Therese Coffey said that glyphosate-based herbicides are perfectly fine. The commercially available herbicide called Roundup contains a glyphosate-based herbicide and the product is known to be dangerous to wildlife. It seems to me that Therese Coffey has decided that intensive farmers should be supported over wildlife. She prefers to protect farmers than wildlife. Therese Coffey said that this potent and dangerous weedkiller is necessary for farmers who are desperate to continue using it.
Yes, they’re desperate to continue using it because their focus is on commercial profit which is totally understandably but it is not understandable when profits are made on the back of damage to wildlife. Surely there is a better middle ground were both wildlife is protected and farmers make a profit?
Therese Coffey believes that glyphosate-based herbicides are necessary for regenerative farming. She is determined that the herbicide will remain available.
Damage to wildlife
It takes very little research to find the extraordinary damage that this herbicide does to wildlife. And also, its rapid increase in usage. Global glyphosate use has risen nearly 15-fold since the mid-1990s. An estimated 90% of global use occurs in America alone.
In 2015 the World Health Organisation classified glyphosate as “probably carcinogenic to humans”. That was based on a growing body of research linking glyphosate to non-Hodgkin lymphoma and other cancers. A groundsman in America won a lawsuit against Monsanto. He argued successfully that his deadly form of non-Hodgkin lymphoma was due to his exposure to his employer’s herbicide namely glyphosate. The company faces 9,000 similar lawsuits. It maintains that there is no link between glyphosate and cancer.
The herbicide dramatically harms the tiny organisms at the base of the food chain. The herbicide can stick around in soil and water for months and perhaps years. It can build up to higher levels.
Researchers have found a link between glyphosate and metabolism, growth, behaviour and reproduction of certain species of fish, molluscs and insects.
For example, a study found that mosquito larva are slower to habituate to non-threatening shadows which means they wasted much energy in diving below the surface when they didn’t need to. Mosquito larvae are an important source of food for many species of animal and this herbicide harms the survival of mosquito larvae. Therefore, indirectly it harms the survival of animals feeding on the larvae.
Studies on bees have suggested that glyphosate may affect their learning processes and increases how much time it takes for bees to find their hives. It impacts the survival of the bee colony.

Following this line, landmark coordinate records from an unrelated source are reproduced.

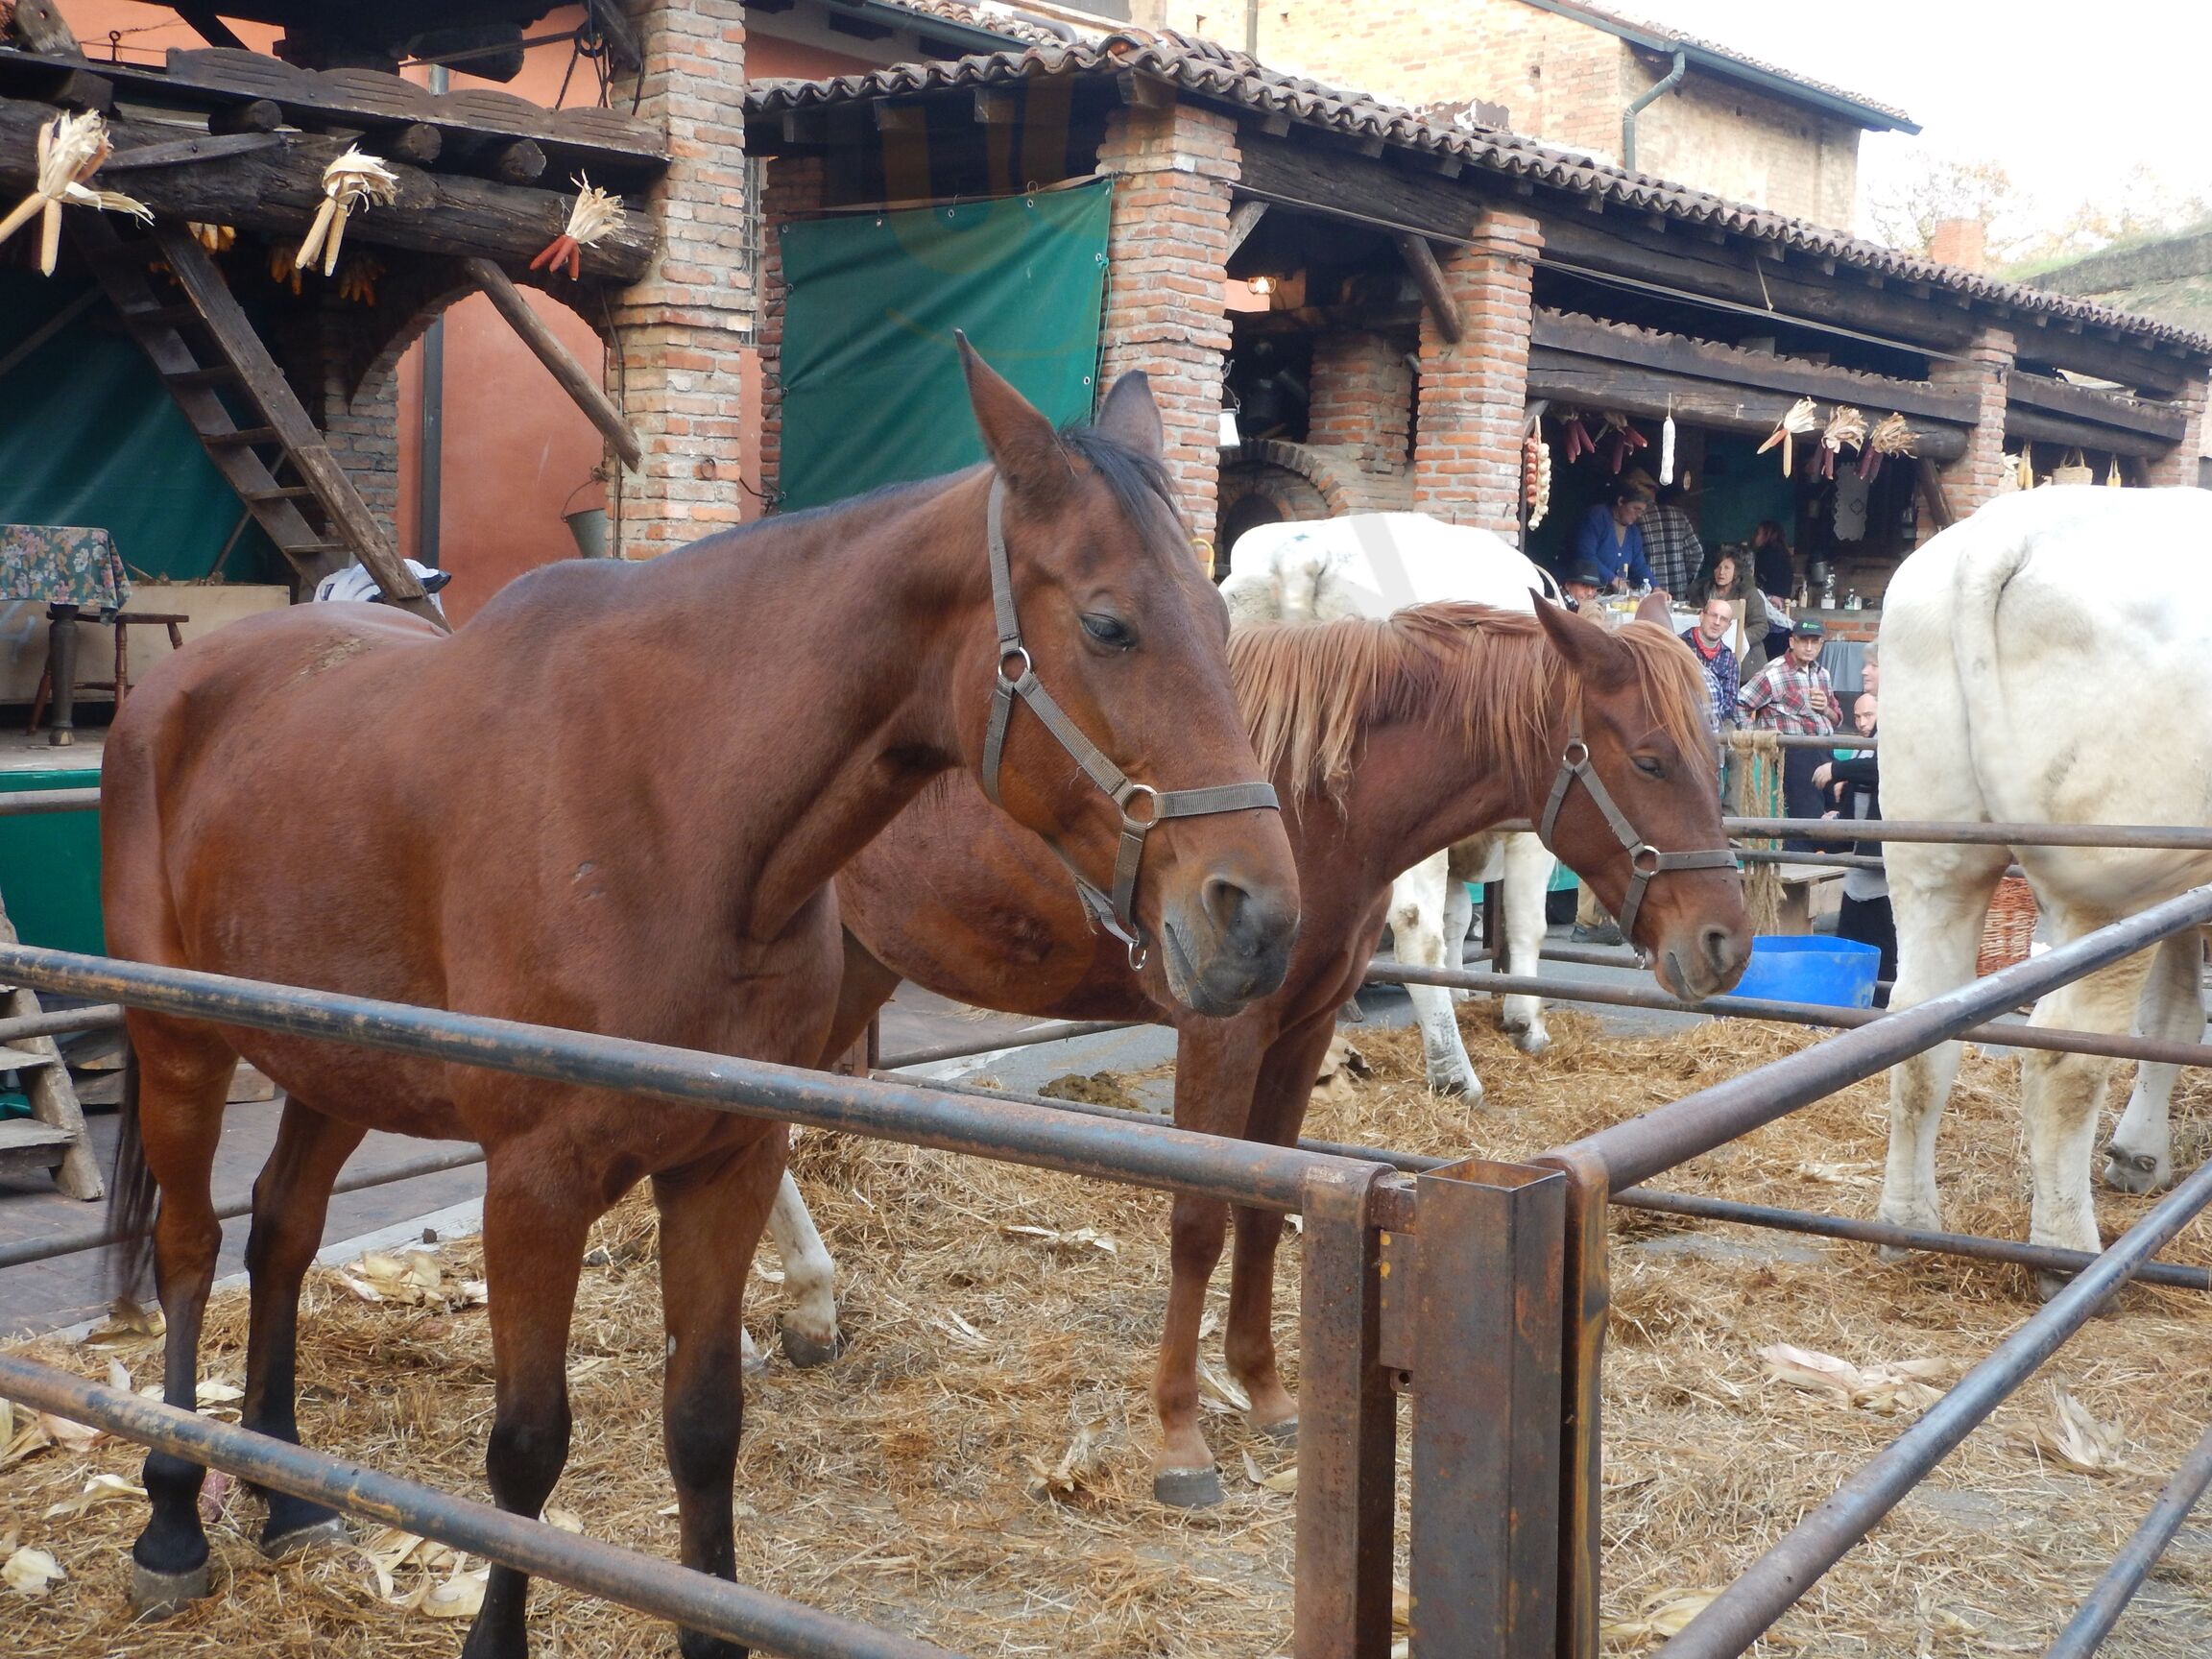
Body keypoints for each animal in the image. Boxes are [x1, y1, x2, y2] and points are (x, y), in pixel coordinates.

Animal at [104, 345, 1300, 1654]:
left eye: (1223, 617)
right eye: (1107, 623)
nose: (1258, 916)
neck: (673, 814)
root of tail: (177, 682)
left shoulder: (729, 1160)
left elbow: (706, 1423)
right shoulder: (534, 1184)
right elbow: (526, 1450)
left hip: (333, 1061)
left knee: (281, 1231)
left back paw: (288, 1496)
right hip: (181, 1044)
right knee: (190, 1250)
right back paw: (172, 1522)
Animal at [796, 601, 1743, 1503]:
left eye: (1712, 756)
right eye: (1651, 761)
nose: (1726, 943)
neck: (1305, 804)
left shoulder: (1302, 1031)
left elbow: (1263, 1205)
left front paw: (1269, 1395)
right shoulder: (1225, 1034)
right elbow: (1198, 1221)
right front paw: (1180, 1436)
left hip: (854, 972)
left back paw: (810, 1314)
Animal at [1220, 513, 1566, 1096]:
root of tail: (1304, 551)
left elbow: (1459, 917)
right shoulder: (1529, 832)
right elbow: (1524, 923)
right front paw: (1527, 1022)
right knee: (1416, 930)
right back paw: (1453, 1073)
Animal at [1875, 484, 2212, 1300]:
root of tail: (2009, 528)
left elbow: (2175, 1015)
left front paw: (2141, 1153)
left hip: (1933, 856)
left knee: (1920, 1027)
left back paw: (1907, 1226)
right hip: (2117, 882)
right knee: (2066, 1059)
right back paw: (2066, 1254)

I could go on because there are so many studies on this but essentially glyphosate impacts the base of the food chain and therefore it could have profound ecological effects.
Therese Coffey must’ve heard about the studies. She’s talked to the farmers and taken their side. It’s as simple as that. And the reason is probably this: the UK is going through a difficult time economically and all the focus is on economic growth at the expense of wildlife. The focus on wildlife conservation under Boris Johnson thanks to his wife has been entirely removed. The acceptance of glyphosate herbicides by the environment secretary is unequivocal in supporting that statement.

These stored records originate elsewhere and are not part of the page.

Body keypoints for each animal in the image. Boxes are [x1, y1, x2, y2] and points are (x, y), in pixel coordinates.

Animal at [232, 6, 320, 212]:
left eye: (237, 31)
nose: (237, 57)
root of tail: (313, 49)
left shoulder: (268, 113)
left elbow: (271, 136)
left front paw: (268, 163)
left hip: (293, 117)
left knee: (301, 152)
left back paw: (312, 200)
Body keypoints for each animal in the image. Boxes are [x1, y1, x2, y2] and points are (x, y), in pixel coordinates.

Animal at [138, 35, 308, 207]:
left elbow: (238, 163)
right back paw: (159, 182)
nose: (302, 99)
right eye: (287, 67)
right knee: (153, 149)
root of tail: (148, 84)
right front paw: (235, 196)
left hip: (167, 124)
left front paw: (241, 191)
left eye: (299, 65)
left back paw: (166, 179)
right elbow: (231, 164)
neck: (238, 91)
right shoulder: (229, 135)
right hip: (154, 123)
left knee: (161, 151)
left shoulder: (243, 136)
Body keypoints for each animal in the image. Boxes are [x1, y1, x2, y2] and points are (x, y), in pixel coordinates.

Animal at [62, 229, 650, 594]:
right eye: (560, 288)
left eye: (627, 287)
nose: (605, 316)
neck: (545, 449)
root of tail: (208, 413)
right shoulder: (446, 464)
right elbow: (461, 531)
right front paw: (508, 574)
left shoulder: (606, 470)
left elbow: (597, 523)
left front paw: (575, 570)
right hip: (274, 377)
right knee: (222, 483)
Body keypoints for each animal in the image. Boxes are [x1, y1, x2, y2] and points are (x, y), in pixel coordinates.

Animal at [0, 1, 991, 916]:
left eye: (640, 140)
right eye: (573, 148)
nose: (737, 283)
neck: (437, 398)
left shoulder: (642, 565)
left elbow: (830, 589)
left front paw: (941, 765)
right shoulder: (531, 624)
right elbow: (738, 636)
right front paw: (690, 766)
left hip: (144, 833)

In America, the Environmental Protection Agency (EPA) found that glyphosate is likely to injure or kill 93% of endangered species. In 2018 the environmental campaigner Erin Brockovich wrote a damning report in The Guardian newspaper which stated that glyphosate is “now an ingredient in more than 750 products”. She was saying that the herbicide is on the products we eat because there’s residue on them. And it concerns a wide range of food products.
In May 2019 a California court awarded more than $2 billion in damages to a couple who said that Roundup weedkiller caused their cancer. This was denied by the manufacturer, Bayer, but they are facing more lawsuits.
In the UK, it’s a known fact that the National Farmers Union lobby hard for its continued use. One problem is that plants become resistant to the herbicide. The evidence is that the overwhelming majority of corn and soybean plants in the US are resistant to it.